Using a monoclonal antibody to bromodeoxyuridine, we studied the cell kinetics of human hepatocellular carcinoma, liver cirrhosis, chronic active hepatitis and alcoholic liver fibrosis. Specimens were taken either by biopsy or surgery and immediately incubated with 0.1% bromodeoxyuridine solution at 37°C for 45 min. After in vitro labeling, the bromodeoxyuridine taken up by the nuclei of S-phase cells was determined by the avidinbiotin-peroxidase complex method, using an anti-bromodeoxyuridine monoclonal antibody as the first antibody. The number of positive nuclei in 1,000 hepatic cells was counted, and the bromodeoxyuridine labeling index was expressed per thousand.

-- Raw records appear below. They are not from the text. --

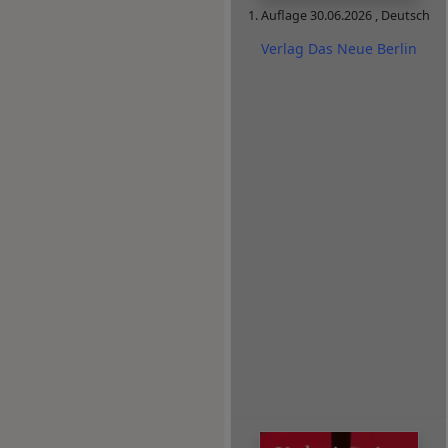
1. Auflage
30.06.2026
,
Deutsch
Verlag Das Neue Berlin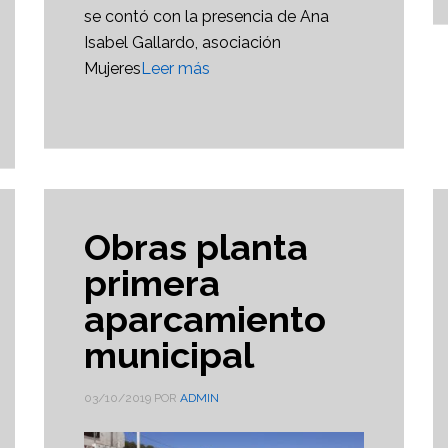
se contó con la presencia de Ana
Isabel Gallardo, asociación
Mujeres
Leer más
Obras planta
primera
aparcamiento
municipal
03/10/2019
POR
ADMIN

The mean bromodeoxyuridine labeling index ± S.D. of the cancerous portion of hepatocellular carcinoma, the noncancerous portion of hepatocellular carcinoma, liver cirrhosis, chronic active hepatitis and alcoholic liver fibrosis were 64.1 ± 31.3, 33.6 ± 14.4, 23.2 ± 20.8, 9.1 ± 6.1 and 21.6 ± 13.0, respectively. The mean bromodeoxyuridine labeling index of the hepatocellular carcinoma cancerous portion was statistically higher than that of any other group. There was no statistical difference by the t test or the Wilcoxon test between the noncancerous portion of hepatocellular carcinoma and liver cirrhosis, and these two groups were proved interdependent by χ2 test (Fisher's exact test), whether they were subdivided by bromodeoxyuridine labeling index ±10 or not.
Bromodeoxyuridine labeling index was not significantly correlated with the usual biochemical parameters such as serum AST, ALT, γ-GTP, alkaline phosphatase, lactate dehydrogenase, cholinesterase, albumin, and α-fetoprotein.
These results suggest that the bromodeoxyuridine labeling index of biopsied or resected specimens could give valuable information on cell kinetics when analyzing liver diseases and could be especially useful in distinguishing hepatocarcinogenesis from hepatic cirrhosis.